─── Selected passage

The external opposition website
Libya Al-Youm
reported that Taqi al Din al Chalawi and Abdel Fattah Bourwaq, who together ran the local news site
Irasa
, had been arrested February 16, along with blogger Mohammed Mismari, after he sent dispatches to Al Jazeera and BBC Arabic. Idris Mismari, a Benghazi-based journalist and colleague of various other intellectuals and professionals upon whom Saif Al Islam had relied to help implement his reform program, called reporters at Al Jazeera in Doha to exhort them to send a crew to Libya, as “something huge was going down.” Internal security
promptly picked him up at home and drove him to Tripoli, where he was allegedly tortured, with a large group of others. Mismari was left for dead, revived, and then asked to recant on public television.
18
Buzaid Dorda, the former “technocrat-prime minister-turned-head of external intelligence,” was said to have attempted to defuse this particular incident, by apologizing to Mismari for the poor treatment—as if it had all been a mistake.

──────

== Problem 1 ==
Echo the stretch of the passage about the Libyan journalists' arrests from "The external opposition" through "on public television.".
== Problem 2 ==
Answer these questions using the passage about the Libyan journalists' arrests:
(a) On what date were Taqi al Din al Chalawi and Abdel Fattah Bourwaq arrested?
(b) To which city did internal security drive Idris Mismari?
(c) What was Buzaid Dorda said to have apologized for?
Rely only on the passage about the Libyan journalists' arrests for what follows.

─── Information shown

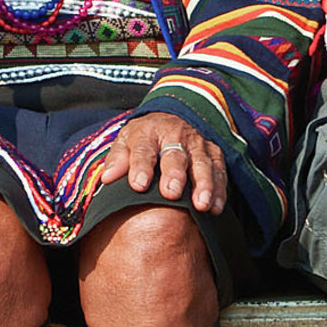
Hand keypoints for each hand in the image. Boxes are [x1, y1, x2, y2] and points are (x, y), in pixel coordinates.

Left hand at [96, 112, 227, 212]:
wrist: (170, 118)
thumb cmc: (144, 139)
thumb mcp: (125, 141)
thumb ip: (117, 159)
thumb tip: (107, 178)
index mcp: (148, 132)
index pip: (143, 149)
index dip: (141, 167)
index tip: (138, 185)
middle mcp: (175, 135)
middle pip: (175, 155)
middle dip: (174, 174)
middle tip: (171, 192)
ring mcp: (197, 144)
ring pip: (202, 164)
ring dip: (204, 185)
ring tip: (201, 205)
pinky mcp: (214, 153)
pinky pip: (219, 171)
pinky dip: (220, 190)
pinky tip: (216, 208)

──────

== Worked solution 1 ==
The external opposition website
Libya Al-Youm
reported that Taqi al Din al Chalawi and Abdel Fattah Bourwaq, who together ran the local news site
Irasa
, had been arrested February 16, along with blogger Mohammed Mismari, after he sent dispatches to Al Jazeera and BBC Arabic. Idris Mismari, a Benghazi-based journalist and colleague of various other intellectuals and professionals upon whom Saif Al Islam had relied to help implement his reform program, called reporters at Al Jazeera in Doha to exhort them to send a crew to Libya, as “something huge was going down.” Internal security
promptly picked him up at home and drove him to Tripoli, where he was allegedly tortured, with a large group of others. Mismari was left for dead, revived, and then asked to recant on public television.

== Worked solution 2 ==
(a) February 16
(b) Tripoli
(c) The poor treatment